- EXERCISE:
Which lines below contain "systemic"? Copy every one of them.
*** INPUT DATA ***
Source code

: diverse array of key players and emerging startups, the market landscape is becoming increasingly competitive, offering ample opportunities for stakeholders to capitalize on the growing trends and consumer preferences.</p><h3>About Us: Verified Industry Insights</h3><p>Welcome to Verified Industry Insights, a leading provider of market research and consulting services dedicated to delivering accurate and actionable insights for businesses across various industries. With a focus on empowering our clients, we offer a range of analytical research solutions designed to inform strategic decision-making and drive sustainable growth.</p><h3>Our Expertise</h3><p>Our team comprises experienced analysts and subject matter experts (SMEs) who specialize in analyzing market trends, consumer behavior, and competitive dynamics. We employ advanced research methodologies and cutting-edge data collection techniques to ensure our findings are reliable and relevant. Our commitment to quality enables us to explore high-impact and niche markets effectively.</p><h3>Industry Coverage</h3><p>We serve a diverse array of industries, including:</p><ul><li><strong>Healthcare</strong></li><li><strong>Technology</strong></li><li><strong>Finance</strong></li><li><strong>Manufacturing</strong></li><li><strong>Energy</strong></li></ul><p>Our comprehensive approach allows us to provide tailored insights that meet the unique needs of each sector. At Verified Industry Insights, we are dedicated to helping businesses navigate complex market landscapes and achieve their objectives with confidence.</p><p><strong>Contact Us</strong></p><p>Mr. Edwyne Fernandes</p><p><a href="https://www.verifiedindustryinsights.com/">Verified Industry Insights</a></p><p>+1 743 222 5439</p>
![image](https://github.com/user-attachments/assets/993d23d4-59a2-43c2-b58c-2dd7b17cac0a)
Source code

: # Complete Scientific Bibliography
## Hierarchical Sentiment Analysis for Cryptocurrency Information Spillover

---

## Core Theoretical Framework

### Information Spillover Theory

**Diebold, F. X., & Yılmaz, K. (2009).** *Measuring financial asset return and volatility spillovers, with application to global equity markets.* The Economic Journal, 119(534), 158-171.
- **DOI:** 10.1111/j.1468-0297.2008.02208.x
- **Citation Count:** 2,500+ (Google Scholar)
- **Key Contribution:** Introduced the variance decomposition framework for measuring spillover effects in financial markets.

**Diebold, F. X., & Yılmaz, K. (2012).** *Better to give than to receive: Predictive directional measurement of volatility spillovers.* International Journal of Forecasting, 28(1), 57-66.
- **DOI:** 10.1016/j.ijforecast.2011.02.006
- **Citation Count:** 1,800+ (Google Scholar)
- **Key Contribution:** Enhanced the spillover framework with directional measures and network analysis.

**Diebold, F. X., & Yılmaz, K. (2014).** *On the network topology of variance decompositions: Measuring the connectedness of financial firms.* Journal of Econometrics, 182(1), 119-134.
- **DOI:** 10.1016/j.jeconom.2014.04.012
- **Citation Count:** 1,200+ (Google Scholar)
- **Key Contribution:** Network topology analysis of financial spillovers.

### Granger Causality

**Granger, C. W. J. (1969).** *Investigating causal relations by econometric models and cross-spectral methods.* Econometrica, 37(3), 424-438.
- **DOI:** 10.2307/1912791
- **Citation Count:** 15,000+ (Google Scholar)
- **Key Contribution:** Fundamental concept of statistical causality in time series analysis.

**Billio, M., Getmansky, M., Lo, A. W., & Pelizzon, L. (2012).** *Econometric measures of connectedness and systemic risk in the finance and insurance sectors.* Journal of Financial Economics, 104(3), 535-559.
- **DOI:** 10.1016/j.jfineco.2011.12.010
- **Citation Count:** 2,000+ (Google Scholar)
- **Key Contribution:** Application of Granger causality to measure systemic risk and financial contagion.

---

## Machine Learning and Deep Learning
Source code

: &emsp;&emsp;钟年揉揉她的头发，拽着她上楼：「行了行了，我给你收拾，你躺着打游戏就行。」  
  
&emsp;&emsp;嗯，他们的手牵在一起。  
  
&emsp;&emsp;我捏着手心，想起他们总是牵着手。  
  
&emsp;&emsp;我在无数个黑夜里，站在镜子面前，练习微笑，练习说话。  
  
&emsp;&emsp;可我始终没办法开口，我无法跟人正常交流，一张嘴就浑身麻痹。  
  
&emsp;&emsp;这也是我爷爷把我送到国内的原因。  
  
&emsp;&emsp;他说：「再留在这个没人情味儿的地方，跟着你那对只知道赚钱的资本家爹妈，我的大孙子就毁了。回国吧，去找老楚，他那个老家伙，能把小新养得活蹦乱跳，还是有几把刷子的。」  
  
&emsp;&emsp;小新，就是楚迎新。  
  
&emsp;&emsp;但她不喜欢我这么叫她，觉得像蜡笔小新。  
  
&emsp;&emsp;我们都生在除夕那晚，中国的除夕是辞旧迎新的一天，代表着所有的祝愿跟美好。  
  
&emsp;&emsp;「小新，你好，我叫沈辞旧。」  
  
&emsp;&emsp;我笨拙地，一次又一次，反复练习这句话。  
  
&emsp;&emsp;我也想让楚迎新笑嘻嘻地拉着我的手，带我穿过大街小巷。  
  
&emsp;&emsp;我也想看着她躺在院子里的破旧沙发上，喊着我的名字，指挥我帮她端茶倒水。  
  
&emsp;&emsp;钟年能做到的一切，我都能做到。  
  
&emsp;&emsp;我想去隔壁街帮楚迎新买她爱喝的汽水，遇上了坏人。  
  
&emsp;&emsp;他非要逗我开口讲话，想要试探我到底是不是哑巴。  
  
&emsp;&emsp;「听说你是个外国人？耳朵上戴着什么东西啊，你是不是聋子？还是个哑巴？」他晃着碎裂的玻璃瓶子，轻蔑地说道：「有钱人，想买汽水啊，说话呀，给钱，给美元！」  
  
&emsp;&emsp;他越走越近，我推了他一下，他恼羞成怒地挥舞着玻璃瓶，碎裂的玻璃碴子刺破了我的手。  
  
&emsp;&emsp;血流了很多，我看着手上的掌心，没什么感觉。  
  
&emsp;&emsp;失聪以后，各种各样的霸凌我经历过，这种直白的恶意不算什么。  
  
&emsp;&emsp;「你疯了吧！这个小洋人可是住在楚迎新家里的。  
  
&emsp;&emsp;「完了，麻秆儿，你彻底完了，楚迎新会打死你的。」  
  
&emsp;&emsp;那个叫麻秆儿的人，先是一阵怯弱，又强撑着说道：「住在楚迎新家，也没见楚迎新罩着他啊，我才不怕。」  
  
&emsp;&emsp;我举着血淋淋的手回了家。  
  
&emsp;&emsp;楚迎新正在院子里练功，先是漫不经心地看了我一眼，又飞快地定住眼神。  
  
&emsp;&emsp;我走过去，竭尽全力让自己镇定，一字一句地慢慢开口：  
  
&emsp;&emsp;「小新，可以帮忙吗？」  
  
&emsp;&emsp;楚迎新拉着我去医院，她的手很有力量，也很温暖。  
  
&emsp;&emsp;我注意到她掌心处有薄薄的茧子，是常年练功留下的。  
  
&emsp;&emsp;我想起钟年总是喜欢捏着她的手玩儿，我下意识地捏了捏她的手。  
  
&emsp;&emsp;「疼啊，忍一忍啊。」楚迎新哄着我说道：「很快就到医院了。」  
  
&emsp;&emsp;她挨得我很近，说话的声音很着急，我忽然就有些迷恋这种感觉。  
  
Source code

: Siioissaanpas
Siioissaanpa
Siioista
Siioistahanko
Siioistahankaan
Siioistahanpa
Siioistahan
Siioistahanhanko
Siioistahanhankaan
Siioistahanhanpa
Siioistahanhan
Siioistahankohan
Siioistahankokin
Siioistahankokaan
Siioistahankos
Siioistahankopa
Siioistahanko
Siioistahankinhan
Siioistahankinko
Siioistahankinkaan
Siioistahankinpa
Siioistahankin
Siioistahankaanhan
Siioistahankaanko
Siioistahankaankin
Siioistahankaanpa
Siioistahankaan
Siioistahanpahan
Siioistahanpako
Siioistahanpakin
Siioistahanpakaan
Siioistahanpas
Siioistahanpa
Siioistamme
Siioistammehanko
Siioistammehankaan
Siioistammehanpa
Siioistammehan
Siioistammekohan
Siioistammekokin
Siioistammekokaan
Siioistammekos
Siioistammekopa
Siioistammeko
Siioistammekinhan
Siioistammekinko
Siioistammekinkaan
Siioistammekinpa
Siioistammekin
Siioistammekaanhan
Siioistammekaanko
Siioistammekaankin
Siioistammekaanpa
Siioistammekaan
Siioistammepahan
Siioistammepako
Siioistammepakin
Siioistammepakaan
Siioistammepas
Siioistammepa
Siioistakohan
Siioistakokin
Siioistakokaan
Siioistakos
*** End of INPUT DATA ***
- TASK RESULT:
**Billio, M., Getmansky, M., Lo, A. W., & Pelizzon, L. (2012).** *Econometric measures of connectedness and systemic risk in the finance and insurance sectors.* Journal of Financial Economics, 104(3), 535-559.
- **Key Contribution:** Application of Granger causality to measure systemic risk and financial contagion.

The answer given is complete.